Four out of 10 teachers said they had side jobs during the school year to meet their families’ financial needs, even though over 75% of those with a side hustle believed their secondary jobs hurt the quality of their teaching, the TSTA press release stated.

With such staggering survey numbers, many would hope that the state of Texas would step in to support their public servants. However, that does not seem to be the case. 85% of teachers surveyed expressed that they didn’t believe state leaders and legislators had a positive opinion of teachers — a 5% increase from the year prior.

Texas teachers also felt that the general public did not hold teachers in high regard. The 2022 survey saw a 20% increase in this belief. The year prior, only 45% of teachers thought the general public did not care for teachers. This was “before COVID and before Gov. Greg Abbott and many lawmakers started attacking teachers over critical race theory and alleging ‘pornography’ in school libraries,” the survey noted.

“For political reasons, Gov. Abbott has been trying to drive a wedge between parents and teachers, and this has definitely hurt teachers and hurt their students as well. It threatens the future of public education in Texas,” Molina explained.

Texas teachers are not the only ones getting fed up. In Columbus, OH., The Columbus Education Association union (CEA) — which consists of over 4,000 teachers, nurses and other education professionals at the Columbus City Schools district — will strike for the first time in decades. "CEA is committed to bargaining for the safe and welcoming, properly maintained, and fully-resourced public schools Columbus students deserve,” the CEA said on Twitter.

The union cited learning conditions, including class sizes and functional heating and air conditioning in classrooms, adequate planning time, and full-time teachers for P.E., Art and Music classes were a few of the main concerns according to CEA’s notice of intent to strike.

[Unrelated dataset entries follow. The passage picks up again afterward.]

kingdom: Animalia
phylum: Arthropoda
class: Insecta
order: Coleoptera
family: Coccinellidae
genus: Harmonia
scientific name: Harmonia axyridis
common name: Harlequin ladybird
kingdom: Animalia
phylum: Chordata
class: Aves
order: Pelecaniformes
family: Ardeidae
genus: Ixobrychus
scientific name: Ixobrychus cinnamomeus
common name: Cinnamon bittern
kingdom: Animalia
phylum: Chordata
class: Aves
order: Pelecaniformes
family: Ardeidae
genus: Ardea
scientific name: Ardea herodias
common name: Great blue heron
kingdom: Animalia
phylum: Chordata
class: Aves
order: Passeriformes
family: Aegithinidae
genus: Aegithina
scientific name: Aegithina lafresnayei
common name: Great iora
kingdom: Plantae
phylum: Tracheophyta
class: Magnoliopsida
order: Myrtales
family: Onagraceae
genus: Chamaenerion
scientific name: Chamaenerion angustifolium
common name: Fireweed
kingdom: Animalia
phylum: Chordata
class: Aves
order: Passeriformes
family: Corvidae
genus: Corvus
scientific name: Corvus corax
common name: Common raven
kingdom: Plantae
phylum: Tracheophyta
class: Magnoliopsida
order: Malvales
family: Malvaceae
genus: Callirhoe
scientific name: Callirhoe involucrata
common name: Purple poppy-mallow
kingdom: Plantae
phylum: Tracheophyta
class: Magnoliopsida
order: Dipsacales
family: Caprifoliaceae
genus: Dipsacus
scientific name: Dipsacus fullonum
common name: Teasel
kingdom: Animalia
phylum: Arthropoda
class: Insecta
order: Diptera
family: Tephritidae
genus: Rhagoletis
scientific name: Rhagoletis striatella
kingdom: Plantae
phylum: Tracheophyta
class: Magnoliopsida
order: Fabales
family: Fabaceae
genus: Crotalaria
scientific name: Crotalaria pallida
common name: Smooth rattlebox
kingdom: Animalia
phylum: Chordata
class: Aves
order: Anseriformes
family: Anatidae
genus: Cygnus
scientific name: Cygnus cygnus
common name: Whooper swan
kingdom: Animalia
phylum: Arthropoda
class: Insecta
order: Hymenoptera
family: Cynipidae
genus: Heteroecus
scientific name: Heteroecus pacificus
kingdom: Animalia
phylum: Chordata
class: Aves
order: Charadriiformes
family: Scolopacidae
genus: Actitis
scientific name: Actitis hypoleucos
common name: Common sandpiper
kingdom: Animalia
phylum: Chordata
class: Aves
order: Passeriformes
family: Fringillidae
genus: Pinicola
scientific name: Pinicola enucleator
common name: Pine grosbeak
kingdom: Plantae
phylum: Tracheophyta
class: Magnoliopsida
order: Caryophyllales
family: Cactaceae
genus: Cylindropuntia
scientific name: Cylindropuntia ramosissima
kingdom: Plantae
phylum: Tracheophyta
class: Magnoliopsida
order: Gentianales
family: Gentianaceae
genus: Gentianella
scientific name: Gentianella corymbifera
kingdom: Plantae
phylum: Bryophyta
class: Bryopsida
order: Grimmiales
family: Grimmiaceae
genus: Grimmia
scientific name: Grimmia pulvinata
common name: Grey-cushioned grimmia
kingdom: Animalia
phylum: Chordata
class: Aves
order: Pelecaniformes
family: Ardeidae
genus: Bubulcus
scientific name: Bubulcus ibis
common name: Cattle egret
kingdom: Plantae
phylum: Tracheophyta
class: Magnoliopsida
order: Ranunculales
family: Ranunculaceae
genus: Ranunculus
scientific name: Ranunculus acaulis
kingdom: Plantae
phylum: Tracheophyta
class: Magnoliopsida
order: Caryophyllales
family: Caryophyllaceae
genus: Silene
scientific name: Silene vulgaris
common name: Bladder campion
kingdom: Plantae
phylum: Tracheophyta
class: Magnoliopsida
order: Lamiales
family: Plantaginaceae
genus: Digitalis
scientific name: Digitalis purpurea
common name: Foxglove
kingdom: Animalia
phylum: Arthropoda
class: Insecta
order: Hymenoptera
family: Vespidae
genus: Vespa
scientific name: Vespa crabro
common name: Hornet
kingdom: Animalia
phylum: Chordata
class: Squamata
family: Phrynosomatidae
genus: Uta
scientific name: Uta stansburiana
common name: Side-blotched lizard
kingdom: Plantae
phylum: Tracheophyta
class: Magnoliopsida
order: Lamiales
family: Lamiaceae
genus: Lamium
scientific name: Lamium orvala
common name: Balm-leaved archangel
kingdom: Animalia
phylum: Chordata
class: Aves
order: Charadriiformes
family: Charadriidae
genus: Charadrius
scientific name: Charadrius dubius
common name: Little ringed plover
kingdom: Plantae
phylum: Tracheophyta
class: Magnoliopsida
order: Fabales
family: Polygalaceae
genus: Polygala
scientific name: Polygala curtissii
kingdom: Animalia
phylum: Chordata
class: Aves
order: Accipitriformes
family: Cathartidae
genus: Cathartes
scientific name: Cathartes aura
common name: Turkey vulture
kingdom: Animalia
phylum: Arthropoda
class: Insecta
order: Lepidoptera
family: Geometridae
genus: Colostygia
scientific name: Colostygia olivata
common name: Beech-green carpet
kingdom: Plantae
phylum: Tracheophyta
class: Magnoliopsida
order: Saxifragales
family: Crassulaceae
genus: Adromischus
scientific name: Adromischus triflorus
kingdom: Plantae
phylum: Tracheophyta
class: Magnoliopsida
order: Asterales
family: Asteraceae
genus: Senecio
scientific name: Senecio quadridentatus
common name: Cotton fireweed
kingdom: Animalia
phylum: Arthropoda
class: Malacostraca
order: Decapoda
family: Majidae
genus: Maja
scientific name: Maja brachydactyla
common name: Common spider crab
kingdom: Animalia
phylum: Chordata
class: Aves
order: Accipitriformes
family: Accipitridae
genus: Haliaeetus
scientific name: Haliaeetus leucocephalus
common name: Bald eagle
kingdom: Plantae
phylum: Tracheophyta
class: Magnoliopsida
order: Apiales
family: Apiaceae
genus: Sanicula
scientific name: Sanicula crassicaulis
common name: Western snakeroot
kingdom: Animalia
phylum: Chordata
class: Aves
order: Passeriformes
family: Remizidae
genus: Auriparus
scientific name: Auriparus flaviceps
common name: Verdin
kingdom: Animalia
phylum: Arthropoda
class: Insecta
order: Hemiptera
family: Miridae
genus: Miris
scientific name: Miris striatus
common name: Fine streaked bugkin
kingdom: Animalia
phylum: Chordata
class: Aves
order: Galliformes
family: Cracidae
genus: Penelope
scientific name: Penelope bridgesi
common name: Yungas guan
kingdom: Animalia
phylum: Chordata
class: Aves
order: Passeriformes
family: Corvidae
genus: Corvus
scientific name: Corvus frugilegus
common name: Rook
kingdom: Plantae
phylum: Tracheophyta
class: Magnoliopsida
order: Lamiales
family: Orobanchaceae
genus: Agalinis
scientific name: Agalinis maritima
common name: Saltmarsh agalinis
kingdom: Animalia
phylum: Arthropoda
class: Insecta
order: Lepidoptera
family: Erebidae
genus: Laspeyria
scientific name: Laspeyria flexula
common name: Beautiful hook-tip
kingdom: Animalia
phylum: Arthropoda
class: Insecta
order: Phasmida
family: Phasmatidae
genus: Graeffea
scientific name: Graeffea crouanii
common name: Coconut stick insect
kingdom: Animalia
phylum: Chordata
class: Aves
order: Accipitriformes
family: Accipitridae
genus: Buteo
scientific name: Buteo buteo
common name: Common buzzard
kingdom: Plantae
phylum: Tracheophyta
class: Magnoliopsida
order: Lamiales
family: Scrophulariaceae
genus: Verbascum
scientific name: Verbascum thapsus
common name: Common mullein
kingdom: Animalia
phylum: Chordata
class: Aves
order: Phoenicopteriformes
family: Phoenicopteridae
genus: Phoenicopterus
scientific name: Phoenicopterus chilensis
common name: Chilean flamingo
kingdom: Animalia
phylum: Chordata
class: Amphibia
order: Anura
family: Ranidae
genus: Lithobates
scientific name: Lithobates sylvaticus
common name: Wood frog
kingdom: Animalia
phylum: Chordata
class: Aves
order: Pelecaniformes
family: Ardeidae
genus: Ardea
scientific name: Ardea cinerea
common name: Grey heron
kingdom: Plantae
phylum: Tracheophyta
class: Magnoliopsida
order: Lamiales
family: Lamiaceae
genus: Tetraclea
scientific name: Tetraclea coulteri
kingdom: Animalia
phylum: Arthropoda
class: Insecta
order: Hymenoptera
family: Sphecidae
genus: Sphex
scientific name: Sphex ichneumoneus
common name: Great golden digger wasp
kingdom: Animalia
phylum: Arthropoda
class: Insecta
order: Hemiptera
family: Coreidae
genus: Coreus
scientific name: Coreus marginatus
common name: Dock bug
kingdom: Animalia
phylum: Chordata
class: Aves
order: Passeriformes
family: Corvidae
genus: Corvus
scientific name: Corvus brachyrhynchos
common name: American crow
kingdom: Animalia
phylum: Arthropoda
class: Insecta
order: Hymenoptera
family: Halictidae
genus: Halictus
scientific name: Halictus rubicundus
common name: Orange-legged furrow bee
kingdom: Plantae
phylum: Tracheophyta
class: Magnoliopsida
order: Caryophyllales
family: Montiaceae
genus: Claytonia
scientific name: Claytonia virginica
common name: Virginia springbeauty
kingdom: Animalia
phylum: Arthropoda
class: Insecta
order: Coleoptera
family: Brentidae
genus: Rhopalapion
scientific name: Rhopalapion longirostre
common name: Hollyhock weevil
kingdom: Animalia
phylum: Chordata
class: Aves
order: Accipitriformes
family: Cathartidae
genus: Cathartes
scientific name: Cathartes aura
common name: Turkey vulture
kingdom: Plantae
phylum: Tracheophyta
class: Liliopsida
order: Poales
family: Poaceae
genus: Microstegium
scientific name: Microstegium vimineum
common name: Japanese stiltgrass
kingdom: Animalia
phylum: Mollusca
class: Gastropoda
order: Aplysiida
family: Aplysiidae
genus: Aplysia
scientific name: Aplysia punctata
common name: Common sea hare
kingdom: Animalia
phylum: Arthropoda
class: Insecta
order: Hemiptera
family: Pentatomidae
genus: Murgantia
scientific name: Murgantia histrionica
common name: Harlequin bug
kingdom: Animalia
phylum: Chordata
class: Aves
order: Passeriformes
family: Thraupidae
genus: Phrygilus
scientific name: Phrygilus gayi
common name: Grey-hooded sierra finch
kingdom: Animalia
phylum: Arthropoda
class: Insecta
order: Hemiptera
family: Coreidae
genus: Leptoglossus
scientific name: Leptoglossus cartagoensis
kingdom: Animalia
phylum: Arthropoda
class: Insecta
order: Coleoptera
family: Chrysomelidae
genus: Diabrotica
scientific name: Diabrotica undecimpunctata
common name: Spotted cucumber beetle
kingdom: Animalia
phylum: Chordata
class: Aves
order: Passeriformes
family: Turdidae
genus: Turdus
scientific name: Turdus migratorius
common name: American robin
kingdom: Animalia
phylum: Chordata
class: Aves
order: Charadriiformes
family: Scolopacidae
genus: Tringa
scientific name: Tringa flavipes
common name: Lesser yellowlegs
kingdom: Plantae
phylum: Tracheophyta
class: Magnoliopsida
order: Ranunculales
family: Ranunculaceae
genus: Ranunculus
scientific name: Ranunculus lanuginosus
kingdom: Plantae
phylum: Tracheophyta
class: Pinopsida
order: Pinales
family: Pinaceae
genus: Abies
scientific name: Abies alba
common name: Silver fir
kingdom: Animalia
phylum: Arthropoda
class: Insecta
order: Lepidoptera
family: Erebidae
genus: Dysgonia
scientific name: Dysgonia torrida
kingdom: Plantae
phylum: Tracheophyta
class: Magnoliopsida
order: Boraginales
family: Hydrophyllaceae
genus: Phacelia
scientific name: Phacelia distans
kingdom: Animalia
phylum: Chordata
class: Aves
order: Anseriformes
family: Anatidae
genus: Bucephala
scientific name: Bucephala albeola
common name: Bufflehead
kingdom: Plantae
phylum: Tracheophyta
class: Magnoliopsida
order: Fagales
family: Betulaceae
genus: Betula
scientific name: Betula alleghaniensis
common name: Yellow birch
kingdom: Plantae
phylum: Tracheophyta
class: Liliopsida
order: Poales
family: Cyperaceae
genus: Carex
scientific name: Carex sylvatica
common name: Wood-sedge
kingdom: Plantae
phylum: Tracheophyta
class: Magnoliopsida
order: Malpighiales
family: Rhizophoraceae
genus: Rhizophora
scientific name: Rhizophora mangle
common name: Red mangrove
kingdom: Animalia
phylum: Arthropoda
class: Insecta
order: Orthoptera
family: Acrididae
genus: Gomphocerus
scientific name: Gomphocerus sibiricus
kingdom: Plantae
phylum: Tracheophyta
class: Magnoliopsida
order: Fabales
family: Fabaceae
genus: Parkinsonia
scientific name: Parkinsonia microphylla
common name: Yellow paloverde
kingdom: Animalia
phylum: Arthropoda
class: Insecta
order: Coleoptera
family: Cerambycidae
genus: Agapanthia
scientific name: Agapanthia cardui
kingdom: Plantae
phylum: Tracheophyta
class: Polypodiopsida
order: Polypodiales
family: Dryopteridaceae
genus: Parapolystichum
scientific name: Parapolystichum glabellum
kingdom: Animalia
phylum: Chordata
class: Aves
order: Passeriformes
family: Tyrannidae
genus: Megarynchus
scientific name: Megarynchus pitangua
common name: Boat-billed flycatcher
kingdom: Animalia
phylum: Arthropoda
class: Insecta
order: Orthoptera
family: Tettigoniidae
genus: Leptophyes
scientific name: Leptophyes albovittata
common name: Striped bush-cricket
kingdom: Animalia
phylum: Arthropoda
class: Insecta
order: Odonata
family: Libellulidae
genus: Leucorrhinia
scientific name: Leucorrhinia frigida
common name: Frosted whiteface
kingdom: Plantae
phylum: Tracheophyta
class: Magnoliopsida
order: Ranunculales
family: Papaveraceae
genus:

The district, disappointed by the outcome of the vote, assures parents that the school year will start on time but classes will be online and led by substitute teachers, according to school district's website.

Columbus teachers are not the only ones ready to strike. A union representing about 2,000 School District of Philadelphia employees voted to authorize a strike. Will this trend continue as the school year progresses and teachers aren’t getting the support they need? Seems likely!